= Exercise material =
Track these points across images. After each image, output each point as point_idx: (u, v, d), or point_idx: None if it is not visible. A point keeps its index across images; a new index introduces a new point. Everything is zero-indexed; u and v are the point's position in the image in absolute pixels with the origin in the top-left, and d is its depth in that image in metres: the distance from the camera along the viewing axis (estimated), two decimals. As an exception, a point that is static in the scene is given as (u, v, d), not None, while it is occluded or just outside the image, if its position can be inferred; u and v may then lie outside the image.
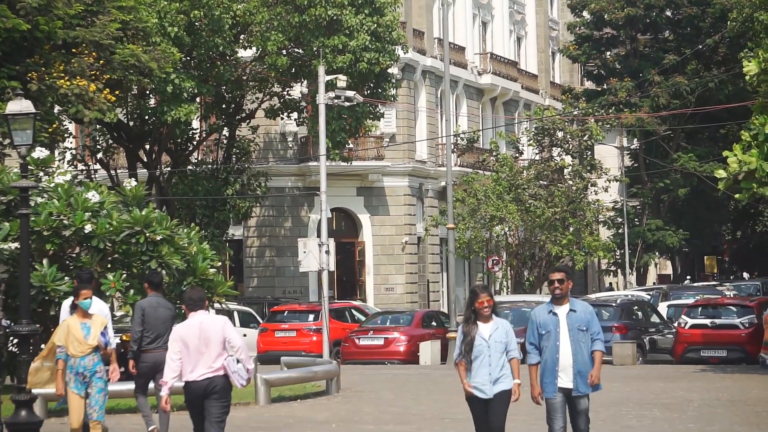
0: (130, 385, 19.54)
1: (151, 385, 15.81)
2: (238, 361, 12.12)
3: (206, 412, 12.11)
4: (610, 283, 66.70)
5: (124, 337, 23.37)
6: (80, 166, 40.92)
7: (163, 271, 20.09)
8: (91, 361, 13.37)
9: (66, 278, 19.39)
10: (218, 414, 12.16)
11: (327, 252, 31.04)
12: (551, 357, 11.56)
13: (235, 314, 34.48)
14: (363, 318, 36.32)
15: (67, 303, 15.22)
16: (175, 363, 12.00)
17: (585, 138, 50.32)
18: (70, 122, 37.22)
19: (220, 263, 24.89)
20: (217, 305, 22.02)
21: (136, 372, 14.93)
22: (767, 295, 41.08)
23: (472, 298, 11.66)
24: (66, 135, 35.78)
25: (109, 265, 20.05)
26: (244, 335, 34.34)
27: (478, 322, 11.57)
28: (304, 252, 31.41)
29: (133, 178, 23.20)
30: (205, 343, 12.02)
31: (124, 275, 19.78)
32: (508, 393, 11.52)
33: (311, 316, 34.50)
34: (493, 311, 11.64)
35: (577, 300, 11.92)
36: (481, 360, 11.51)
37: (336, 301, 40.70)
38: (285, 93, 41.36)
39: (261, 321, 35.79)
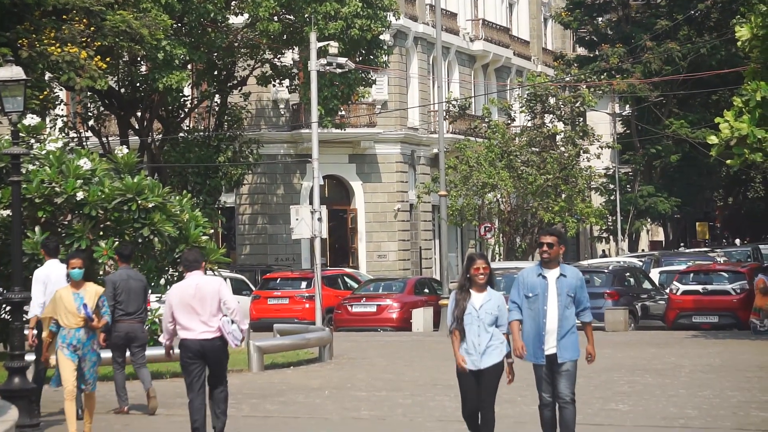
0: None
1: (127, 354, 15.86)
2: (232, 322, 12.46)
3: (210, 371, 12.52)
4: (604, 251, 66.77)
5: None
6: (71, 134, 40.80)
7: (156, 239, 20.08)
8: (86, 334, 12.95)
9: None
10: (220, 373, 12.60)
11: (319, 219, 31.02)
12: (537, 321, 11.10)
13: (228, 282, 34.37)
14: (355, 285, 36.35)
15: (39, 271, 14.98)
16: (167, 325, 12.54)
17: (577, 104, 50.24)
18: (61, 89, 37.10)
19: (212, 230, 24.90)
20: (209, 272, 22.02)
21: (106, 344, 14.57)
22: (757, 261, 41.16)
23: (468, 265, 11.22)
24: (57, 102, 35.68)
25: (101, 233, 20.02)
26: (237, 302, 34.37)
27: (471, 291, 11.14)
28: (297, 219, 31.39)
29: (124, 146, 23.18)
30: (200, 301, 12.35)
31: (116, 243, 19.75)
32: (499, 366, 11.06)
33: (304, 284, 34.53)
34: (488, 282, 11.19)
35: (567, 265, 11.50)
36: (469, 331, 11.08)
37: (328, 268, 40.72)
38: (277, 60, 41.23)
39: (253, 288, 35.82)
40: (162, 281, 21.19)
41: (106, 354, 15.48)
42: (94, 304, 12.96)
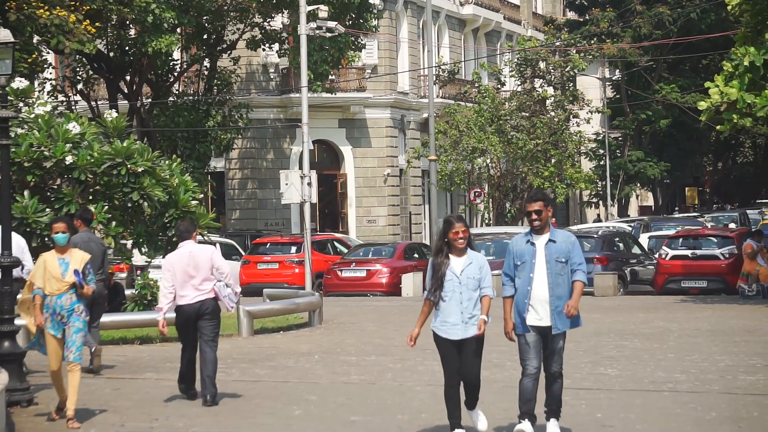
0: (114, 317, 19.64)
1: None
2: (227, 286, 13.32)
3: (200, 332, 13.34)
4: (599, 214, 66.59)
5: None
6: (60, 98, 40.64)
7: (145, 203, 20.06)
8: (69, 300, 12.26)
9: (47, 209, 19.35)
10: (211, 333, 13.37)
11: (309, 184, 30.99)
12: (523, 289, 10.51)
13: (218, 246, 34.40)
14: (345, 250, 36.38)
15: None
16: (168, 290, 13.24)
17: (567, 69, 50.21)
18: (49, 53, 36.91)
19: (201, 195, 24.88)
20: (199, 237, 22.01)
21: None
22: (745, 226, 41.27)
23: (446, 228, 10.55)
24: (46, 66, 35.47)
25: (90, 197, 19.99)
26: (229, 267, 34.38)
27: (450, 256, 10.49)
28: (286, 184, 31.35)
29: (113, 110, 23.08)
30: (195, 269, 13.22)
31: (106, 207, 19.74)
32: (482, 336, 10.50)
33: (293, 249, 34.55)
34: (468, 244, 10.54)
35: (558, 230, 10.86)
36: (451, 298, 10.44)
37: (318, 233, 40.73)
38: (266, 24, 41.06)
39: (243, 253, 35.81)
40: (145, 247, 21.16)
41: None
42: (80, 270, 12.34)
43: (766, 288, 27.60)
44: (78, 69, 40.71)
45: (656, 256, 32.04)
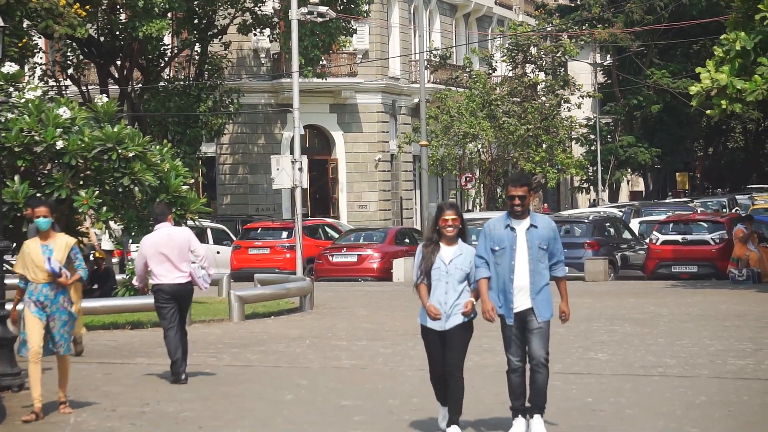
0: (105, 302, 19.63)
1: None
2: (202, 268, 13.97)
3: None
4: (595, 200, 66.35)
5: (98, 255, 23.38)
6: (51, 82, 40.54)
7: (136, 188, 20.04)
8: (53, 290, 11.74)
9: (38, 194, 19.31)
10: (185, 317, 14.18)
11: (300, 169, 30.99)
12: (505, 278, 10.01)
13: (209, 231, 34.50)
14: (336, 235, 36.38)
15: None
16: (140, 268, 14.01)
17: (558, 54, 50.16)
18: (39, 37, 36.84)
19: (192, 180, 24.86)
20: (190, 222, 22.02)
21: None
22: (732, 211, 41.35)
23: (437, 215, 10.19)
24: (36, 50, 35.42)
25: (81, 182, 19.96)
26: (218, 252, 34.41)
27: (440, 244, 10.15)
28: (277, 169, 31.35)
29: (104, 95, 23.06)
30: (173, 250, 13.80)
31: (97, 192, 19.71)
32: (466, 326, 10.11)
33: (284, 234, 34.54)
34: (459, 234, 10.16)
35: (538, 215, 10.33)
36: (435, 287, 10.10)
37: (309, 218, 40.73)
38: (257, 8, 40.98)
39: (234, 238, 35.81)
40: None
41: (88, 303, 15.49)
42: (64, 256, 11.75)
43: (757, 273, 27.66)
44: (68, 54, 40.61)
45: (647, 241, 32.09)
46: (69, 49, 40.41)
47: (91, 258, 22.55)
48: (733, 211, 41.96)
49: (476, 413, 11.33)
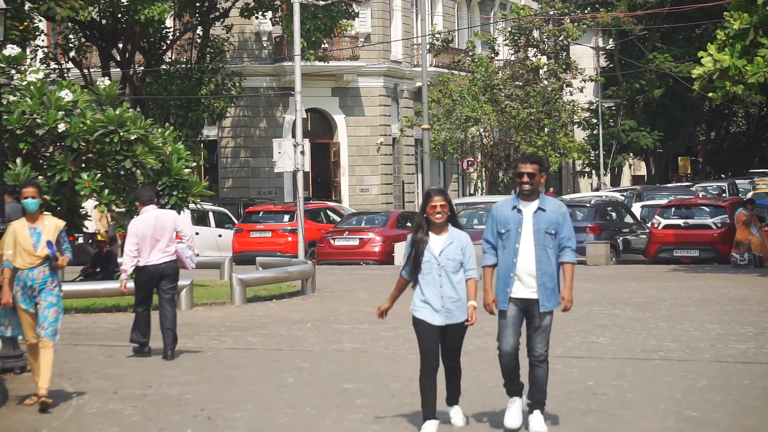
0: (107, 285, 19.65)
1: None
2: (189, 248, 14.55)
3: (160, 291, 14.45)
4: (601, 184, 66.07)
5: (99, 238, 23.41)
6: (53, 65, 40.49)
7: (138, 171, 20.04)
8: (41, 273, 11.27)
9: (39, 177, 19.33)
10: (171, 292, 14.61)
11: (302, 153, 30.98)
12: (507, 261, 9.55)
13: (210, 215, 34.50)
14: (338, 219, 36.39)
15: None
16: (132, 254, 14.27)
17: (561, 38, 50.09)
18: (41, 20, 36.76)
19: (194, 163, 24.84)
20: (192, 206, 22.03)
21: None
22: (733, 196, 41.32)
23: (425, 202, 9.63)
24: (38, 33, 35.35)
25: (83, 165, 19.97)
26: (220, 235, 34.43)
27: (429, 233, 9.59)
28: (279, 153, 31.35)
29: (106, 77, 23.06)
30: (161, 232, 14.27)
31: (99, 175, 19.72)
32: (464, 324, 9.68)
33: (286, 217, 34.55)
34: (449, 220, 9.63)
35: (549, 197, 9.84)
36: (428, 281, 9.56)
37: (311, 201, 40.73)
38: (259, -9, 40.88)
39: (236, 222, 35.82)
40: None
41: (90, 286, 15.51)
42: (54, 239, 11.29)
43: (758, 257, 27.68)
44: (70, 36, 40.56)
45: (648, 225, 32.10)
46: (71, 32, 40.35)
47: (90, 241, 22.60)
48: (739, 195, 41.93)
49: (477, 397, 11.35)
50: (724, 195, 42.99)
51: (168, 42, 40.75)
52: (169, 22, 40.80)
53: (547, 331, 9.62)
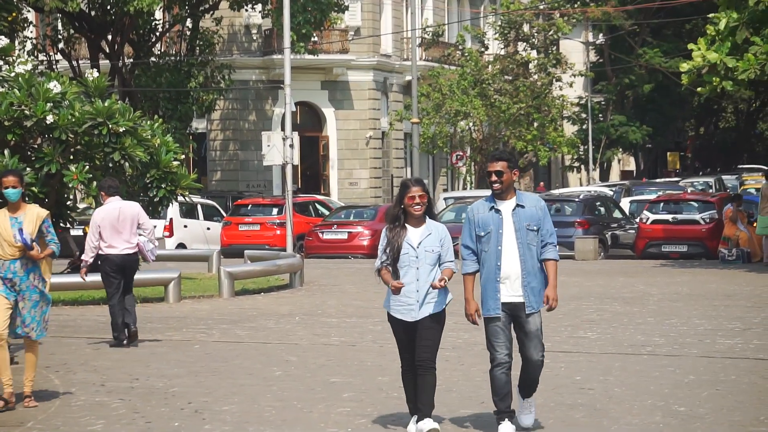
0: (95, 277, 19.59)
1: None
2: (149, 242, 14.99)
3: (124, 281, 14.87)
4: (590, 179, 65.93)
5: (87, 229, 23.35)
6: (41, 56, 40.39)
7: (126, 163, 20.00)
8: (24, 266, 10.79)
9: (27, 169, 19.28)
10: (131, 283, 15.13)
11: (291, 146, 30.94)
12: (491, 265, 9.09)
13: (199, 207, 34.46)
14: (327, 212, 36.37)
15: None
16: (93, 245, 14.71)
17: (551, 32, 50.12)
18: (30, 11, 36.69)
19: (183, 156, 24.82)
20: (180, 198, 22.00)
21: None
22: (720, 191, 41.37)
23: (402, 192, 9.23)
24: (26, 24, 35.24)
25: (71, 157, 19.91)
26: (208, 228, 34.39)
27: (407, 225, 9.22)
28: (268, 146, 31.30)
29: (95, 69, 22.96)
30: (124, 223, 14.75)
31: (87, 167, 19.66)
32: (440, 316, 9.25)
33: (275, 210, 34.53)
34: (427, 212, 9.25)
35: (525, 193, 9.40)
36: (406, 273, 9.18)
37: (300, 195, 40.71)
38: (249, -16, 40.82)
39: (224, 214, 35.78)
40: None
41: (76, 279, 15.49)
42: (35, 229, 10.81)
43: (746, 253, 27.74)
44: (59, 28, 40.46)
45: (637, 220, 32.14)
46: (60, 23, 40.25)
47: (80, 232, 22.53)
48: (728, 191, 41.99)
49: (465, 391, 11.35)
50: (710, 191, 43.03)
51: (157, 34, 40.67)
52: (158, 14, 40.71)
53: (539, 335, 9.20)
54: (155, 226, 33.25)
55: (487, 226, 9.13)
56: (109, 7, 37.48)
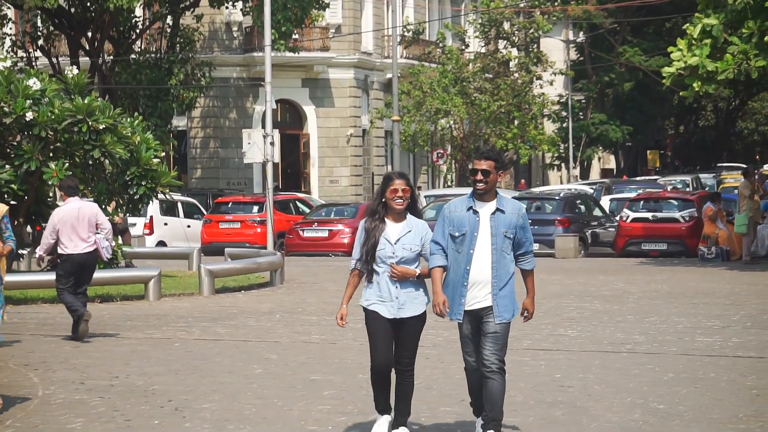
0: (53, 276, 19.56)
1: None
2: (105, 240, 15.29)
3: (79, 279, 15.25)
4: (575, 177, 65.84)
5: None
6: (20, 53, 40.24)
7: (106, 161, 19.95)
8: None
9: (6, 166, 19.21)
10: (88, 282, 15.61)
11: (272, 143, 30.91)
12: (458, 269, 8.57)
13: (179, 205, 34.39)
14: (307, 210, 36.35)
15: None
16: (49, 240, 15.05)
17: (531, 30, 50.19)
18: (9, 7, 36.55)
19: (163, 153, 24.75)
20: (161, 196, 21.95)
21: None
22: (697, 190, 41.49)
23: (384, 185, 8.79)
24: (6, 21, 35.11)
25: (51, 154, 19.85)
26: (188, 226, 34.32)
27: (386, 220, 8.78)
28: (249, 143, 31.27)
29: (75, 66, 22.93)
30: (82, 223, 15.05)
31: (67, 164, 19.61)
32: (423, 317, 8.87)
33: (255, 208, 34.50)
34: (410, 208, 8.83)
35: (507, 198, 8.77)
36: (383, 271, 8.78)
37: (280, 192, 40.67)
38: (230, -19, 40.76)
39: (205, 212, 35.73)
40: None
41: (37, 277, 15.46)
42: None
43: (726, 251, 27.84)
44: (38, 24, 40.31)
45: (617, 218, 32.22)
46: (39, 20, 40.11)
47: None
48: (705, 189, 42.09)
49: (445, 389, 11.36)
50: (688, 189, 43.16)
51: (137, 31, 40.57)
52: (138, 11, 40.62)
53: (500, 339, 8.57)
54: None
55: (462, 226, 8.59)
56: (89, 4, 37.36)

= Work to be completed =
Above are the records; repeat exactly the lines from the one holding "1: (151, 385, 15.81)" down to the one holding "14: (363, 318, 36.32)", end lines included.

= Written solution =
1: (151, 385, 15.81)
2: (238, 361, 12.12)
3: (206, 412, 12.11)
4: (610, 283, 66.70)
5: (124, 337, 23.37)
6: (80, 166, 40.92)
7: (163, 271, 20.09)
8: (91, 361, 13.37)
9: (66, 278, 19.39)
10: (218, 414, 12.16)
11: (327, 252, 31.04)
12: (551, 357, 11.56)
13: (235, 314, 34.48)
14: (363, 318, 36.32)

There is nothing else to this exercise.